As the Chief Medical Officer of EY, Dr. Yele Aluko, told us, “Human capital is what drives most businesses. Chief Workforce Health Officers should take a longitudinal view of employee wellness as a key factor for the health of the business. This perspective should be informed by robust tools and processes for understanding the workforce’s baseline health status, providing tailored resources, identifying vulnerable individuals and groups while protecting privacy, and engaging employees with thoughtful education programs.”

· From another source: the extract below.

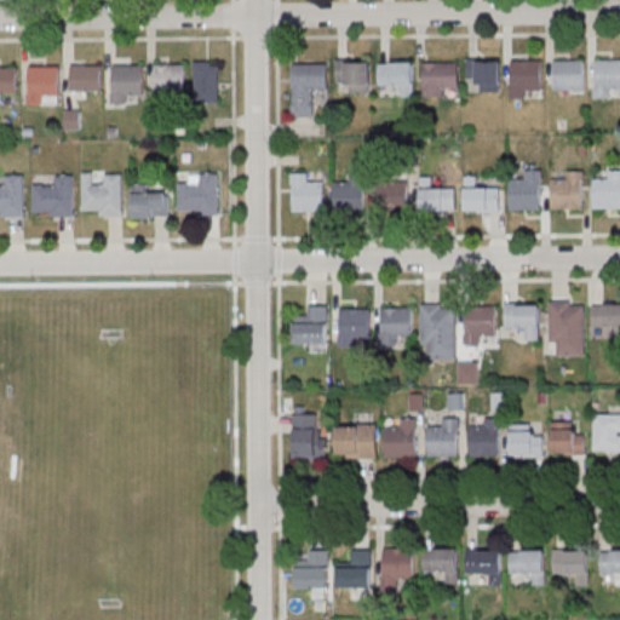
[(619,58),(595,58),(595,97),(619,97),(619,58)]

4. The role will continue to evolve
Though COVID-19 has demonstrated the immediate need for workforce health considerations at the C-level, pandemic response is not the sole basis for the role. Compared to the world’s leading economies, the United States’ relative overall health has steadily decreased. Life expectancies are decreasing while healthcare costs continue to rise. It’s estimated that presenteeism—employees showing up to work but being distracted by illness—costs U.S. companies hundreds of billions of dollars annually. Addressing these issues comes with financial and competitive advantages—and it’s also the right thing to do.
When we talked with IBM’s Chief Health Officer, Dr. Kyu Rhee, he emphasized that the role will continue to evolve as Chief Workforce Health Officers find new ways of using health gains to streamline operations, strengthen the brand, and maximize profitability. “This requires a good understanding of how the whole business fits together. Likewise, the Chief Workforce Health Officer must understand the business to ensure their public health and clinical interventions are aligned with the business needs. At a mature stage, this leader should report to the CEO and implement strategies across all dimensions of employee health.”

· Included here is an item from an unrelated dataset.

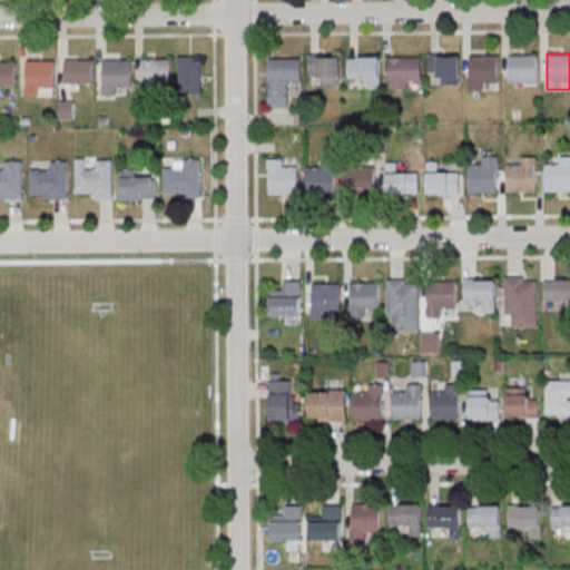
[(341,84),(341,55),(313,55),(313,84),(341,84)]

5. It’s not just about risk prevention—it’s about finding new opportunities
Appointing a Chief Workforce Health Officer has a number of benefits. Bringing reductions in overall employee healthcare costs, productivity unthreatened by workforce disruption, healthy and satisfied employees, and the brand-gains that come from having a lauded workplace environment are among them. Corporate America has a unique opportunity to drive economic recovery throughout the United States and the recruitment of a Chief Workforce Health Officer may well be the secret weapon to doing so. In our next piece in this series, we will share a more expanded discussion of this role for those organizations and leaders interested in proactive employee wellness initiatives.